Para a professora Isabella Fernandes e Silva Leme, 33 anos, a norma cerca o ambiente para quem se dedica de modo mais restrito ao tema. "Havia uma falta de unidade ao se contratar serviços nessa área, um leque de diversos profissionais diferentes para executá-los. A regulamentação determina que apenas habilitados na área realizem atividades competentes a isso e deixa mais espaço para os que se dedicam exclusivamente à História", declara Isabella, que ministra a disciplina há 14 anos. Segundo ela, a demora no trâmite da resolução pode ser atribuída à dispensa do imediatismo pelas autoridades. "Esses andamentos costumam demorar bastante, ainda mais quando não é um assunto de natureza que possa ser considerado, para alguns, de urgência", aponta.
Valorização da ciência
O professor de Classe Waldorf, Filipe Martins Gonçalves, 40 anos, comenta que a batalha para que a profissão fosse normalizada entra de maneira irônica no contexto histórico do país, mas estima a importância em se valorizar o conhecimento. "A regulamentação é, acima de tudo, a valorização da Ciência História. É uma luta antiga e uma ironia histórica que tenha sido promulgada por um presidente averso à História e às ciências de um modo geral", diz Gonçalves.
O professor Filipe Martins Gonçalves (de camiseta branca, à dir.) e seus alunos | Foto: Arquivo Pessoal
Formado em História, Geografia e Pedagogia, o professor acredita que a resolução entrega aos verdadeiros responsáveis a incumbência de ministrar aulas que requerem entendimento pleno. "Põe abaixo, de forma oficial, a falsa noção do senso comum de que poderia haver um acúmulo de saberes históricos para dar aula. Eu não tenho como ser químico, biólogo ou físico, embora tenha saberes acumulados nestas ciências, porque são regulamentadas", acrescenta.
De acordo com Gonçalves, embora os historiadores estivessem à frente para melhorar a condição da categoria, a desunião dos profissionais da educação e o viés político-partidário podem ter colaborado para que o andamento do projeto demorasse quase 11 anos para ser oficializado.

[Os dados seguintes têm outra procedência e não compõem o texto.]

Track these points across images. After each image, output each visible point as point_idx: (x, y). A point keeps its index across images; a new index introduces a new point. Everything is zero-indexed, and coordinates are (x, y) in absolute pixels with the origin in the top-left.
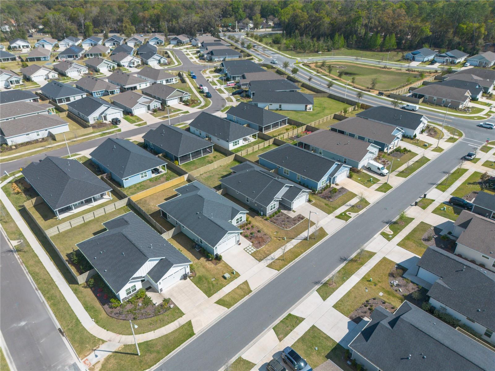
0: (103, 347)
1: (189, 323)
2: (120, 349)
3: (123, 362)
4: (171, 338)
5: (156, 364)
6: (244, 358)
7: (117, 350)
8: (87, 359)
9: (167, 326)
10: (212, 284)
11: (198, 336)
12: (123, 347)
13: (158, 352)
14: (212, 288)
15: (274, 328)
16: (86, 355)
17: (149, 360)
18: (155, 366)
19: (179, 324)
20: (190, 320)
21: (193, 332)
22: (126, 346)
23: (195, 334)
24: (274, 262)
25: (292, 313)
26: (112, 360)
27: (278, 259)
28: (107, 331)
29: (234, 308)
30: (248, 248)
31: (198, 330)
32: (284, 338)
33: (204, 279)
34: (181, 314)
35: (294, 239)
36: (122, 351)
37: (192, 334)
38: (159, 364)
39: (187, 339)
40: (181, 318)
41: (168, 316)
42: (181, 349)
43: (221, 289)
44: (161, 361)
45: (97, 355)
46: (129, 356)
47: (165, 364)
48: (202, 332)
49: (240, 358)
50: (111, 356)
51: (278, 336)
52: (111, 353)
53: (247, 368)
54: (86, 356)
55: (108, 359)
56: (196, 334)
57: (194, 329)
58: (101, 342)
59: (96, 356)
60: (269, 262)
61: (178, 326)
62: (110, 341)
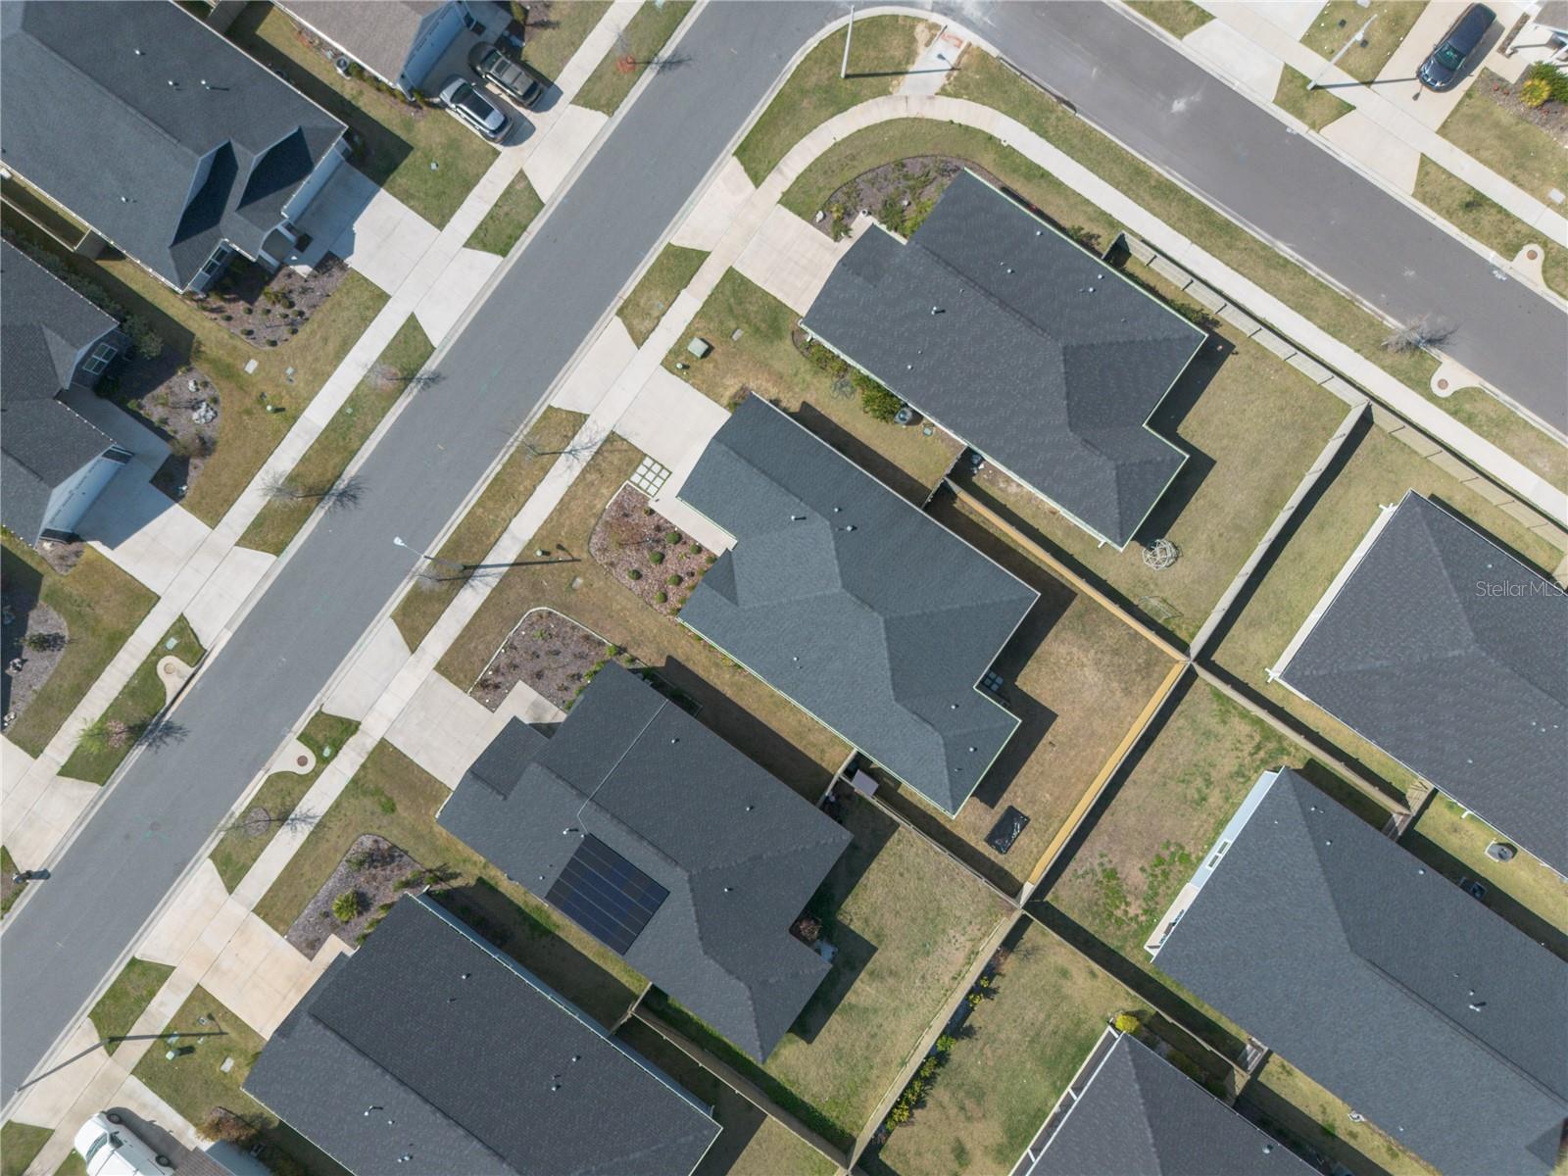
0: (939, 80)
1: (757, 179)
2: (895, 82)
3: (873, 54)
4: (785, 132)
5: (798, 67)
6: (600, 113)
7: (901, 77)
8: (959, 47)
9: (811, 160)
10: (736, 318)
11: (725, 152)
12: (891, 89)
13: (804, 93)
14: (732, 300)
15: (542, 205)
16: (966, 56)
17: (816, 70)
18: (798, 62)
19: (781, 172)
20: (757, 186)
21: (739, 159)
22: (885, 92)
23: (734, 154)
24: (568, 439)
25: (497, 259)
26: (898, 54)
27: (557, 453)
28: (952, 122)
29: (656, 250)
30: (658, 482)
31: (728, 170)
32: (513, 182)
33: (763, 326)
34: (788, 200)
35: (513, 565)
36: (889, 78)
37: (740, 153)
38: (790, 68)
39: (747, 137)
40: (785, 190)
41: (820, 190)
42: (753, 112)
43: (706, 304)
44: (788, 76)
45: (940, 60)
46: (867, 71)
47: (777, 71)
48: (719, 164)
49: (610, 113)
50: (907, 63)
51: (529, 184)
52: (911, 68)
53: (589, 91)
54: (964, 52)
55: (911, 55)
56: (730, 155)
57: (742, 168)
58: (949, 88)
59: (940, 57)
60: (582, 438)
61: (781, 164)
62: (930, 98)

Ainda segundo o professor, é fundamental atentar para a não interferência de propostas elitistas ao ofício. "A taxação do livro e o corporativismo advindo da medida podem resultar na elitização da profissão, a real intenção do governo. O historiador é uma traça de livros e não se faz História sem eles. Há uma clara tentativa de elitizar, enviesar para o obscurantismo, e esses são riscos que estamos sujeitos a sofrer no futuro".
Impedimento das negações
Para o professor Cássio Luige, 27 anos, a medida é de suma importância para que erros de versões não avalizadas pela comunidade acadêmica em relação à História sejam cometidos. Para ele, algumas são meras interpretações pessoais dos autores e não respeitam o contexto histórico. "Pessoas de diversas áreas lecionam e escrevem obras de história, que são inseridas na sociedade como verdades. Mas esses erros não ocorrem por acaso. Trata-se, muitas vezes, de negacionismo ou revisionismo da História, no intuito de fundamentar discursos e opiniões políticas injustificáveis", comenta o historiador formado pela Universidade Federal de Minas Gerais (UFMG).
O professor Cássio Luige durante uma aula online | Foto: Arquivo Pessoal
Segundo Luige, a regulamentação tem um futuro promissor. "Este é o caminho para uma história mais próxima da verdade e livre de influências ideológicas. Para isso, é importante que os profissionais da área se mantenham comprometidos com a imparcialidade que, sabemos, é possível ser rompida de forma sutil, mas destrutiva", afirma.
Para o professor, a regulamentação também pode ser um escudo para a preservação do patrimônio histórico brasileiro, e que a esperança da valorização do ofício pode refletir de maneira positiva na absorção de cultura pelos profissionais e pela população em geral. "A esperança é de que haja historiadores presentes nos órgãos públicos, museus, arquivos e outras instâncias. Isso pode proporcionar maior cobrança para a valorização do sucateado patrimônio histórico nacional que é, em grande medida, a matéria prima dos historiadores", complementa.